**What you need to do:** Reproduce every one of the following items line for line, with no changes.
BEGIN Data excerpts
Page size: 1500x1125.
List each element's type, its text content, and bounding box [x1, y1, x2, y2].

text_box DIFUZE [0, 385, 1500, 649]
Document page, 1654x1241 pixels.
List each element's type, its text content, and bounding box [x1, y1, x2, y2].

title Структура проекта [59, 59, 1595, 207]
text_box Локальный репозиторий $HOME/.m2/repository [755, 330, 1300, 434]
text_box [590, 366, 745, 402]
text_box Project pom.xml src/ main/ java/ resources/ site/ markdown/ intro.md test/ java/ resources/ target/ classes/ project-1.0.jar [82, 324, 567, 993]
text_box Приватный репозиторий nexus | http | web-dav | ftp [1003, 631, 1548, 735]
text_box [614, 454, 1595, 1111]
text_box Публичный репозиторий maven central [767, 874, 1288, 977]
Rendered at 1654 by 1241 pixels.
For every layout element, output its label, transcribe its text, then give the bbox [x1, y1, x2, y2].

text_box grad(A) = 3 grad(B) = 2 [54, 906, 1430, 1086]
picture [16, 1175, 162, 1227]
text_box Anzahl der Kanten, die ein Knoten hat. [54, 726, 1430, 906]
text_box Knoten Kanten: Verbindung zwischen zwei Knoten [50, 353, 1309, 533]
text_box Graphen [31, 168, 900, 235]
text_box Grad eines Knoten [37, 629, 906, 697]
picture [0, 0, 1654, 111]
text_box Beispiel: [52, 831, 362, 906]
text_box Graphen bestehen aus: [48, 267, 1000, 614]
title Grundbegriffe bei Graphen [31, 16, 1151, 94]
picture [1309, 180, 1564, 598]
END Data excerpts
**Task response:**
Page size: 1500x1125.
List each element's type, its text content, and bounding box [x1, y1, x2, y2].

text_box DIFUZE [0, 385, 1500, 649]
Document page, 1654x1241 pixels.
List each element's type, its text content, and bounding box [x1, y1, x2, y2].

title Структура проекта [59, 59, 1595, 207]
text_box Локальный репозиторий $HOME/.m2/repository [755, 330, 1300, 434]
text_box [590, 366, 745, 402]
text_box Project pom.xml src/ main/ java/ resources/ site/ markdown/ intro.md test/ java/ resources/ target/ classes/ project-1.0.jar [82, 324, 567, 993]
text_box Приватный репозиторий nexus | http | web-dav | ftp [1003, 631, 1548, 735]
text_box [614, 454, 1595, 1111]
text_box Публичный репозиторий maven central [767, 874, 1288, 977]
Rendered at 1654 by 1241 pixels.
For every layout element, output its label, transcribe its text, then give the bbox [x1, y1, x2, y2].

text_box grad(A) = 3 grad(B) = 2 [54, 906, 1430, 1086]
picture [16, 1175, 162, 1227]
text_box Anzahl der Kanten, die ein Knoten hat. [54, 726, 1430, 906]
text_box Knoten Kanten: Verbindung zwischen zwei Knoten [50, 353, 1309, 533]
text_box Graphen [31, 168, 900, 235]
text_box Grad eines Knoten [37, 629, 906, 697]
picture [0, 0, 1654, 111]
text_box Beispiel: [52, 831, 362, 906]
text_box Graphen bestehen aus: [48, 267, 1000, 614]
title Grundbegriffe bei Graphen [31, 16, 1151, 94]
picture [1309, 180, 1564, 598]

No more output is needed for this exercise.